ENTRIES SHOWN: Begin

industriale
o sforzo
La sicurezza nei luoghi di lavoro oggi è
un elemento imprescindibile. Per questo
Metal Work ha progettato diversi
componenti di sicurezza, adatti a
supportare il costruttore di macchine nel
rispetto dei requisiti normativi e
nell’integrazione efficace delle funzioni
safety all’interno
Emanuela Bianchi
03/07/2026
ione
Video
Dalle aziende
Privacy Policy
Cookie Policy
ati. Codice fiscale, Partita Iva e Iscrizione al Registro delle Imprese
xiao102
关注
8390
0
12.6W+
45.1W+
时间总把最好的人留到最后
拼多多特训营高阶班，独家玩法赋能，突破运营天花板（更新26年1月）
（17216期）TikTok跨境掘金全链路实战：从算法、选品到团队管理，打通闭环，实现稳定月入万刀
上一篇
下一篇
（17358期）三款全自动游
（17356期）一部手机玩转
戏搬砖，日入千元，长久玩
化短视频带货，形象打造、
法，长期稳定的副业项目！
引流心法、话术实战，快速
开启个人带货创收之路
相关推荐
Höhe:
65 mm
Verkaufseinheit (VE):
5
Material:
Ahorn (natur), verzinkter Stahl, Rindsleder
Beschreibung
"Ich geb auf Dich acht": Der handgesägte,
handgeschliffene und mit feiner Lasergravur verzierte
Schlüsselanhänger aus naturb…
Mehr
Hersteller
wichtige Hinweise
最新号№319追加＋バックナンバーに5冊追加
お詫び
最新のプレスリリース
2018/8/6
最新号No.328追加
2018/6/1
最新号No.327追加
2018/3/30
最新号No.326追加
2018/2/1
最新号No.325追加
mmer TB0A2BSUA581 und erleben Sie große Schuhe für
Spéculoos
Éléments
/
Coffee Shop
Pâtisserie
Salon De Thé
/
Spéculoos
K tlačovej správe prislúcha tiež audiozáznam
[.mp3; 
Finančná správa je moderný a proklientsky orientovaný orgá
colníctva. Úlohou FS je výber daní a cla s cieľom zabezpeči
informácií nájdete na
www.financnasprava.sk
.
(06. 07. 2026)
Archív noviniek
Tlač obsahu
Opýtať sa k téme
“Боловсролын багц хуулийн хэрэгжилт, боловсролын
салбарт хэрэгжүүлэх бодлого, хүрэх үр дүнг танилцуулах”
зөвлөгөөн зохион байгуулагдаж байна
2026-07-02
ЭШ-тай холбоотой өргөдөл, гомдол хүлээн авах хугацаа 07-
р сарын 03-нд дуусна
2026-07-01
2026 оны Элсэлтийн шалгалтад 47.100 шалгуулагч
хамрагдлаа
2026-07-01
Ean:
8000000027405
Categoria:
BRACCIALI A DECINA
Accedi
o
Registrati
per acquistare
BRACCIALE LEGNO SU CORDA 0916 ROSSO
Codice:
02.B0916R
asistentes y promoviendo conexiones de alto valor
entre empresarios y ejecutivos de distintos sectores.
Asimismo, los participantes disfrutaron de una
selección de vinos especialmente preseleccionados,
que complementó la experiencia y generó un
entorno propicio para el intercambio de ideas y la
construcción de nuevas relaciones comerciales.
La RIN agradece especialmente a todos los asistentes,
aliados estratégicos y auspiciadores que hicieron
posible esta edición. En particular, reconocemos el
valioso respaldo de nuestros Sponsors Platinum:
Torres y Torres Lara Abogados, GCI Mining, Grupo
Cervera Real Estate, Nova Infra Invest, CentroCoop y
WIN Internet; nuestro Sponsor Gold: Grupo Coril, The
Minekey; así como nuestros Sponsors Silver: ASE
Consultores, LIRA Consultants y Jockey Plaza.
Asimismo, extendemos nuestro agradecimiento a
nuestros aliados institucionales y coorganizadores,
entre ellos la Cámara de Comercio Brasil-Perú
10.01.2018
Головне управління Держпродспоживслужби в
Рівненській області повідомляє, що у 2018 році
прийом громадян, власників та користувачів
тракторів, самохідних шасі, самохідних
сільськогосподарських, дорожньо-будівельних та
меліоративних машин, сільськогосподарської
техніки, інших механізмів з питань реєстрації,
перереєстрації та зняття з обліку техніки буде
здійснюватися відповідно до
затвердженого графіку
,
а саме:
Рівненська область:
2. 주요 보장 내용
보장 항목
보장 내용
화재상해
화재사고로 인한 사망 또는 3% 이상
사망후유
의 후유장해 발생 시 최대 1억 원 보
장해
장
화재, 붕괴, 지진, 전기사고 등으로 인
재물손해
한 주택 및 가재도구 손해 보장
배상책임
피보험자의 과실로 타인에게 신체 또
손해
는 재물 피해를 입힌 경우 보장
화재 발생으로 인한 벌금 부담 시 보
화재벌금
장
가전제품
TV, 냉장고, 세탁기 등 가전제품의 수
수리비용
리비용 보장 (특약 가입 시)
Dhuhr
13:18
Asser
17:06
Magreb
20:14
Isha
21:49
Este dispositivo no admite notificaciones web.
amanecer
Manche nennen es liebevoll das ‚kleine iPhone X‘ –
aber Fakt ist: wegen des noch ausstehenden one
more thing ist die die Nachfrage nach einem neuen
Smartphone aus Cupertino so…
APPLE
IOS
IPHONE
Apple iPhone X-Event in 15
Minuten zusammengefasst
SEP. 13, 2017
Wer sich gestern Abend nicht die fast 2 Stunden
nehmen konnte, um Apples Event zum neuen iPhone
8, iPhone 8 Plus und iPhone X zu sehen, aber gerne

ENTRIES SHOWN: End

Note each line above that contains "neuen" and copy it out.

more thing ist die die Nachfrage nach einem neuen
nehmen konnte, um Apples Event zum neuen iPhone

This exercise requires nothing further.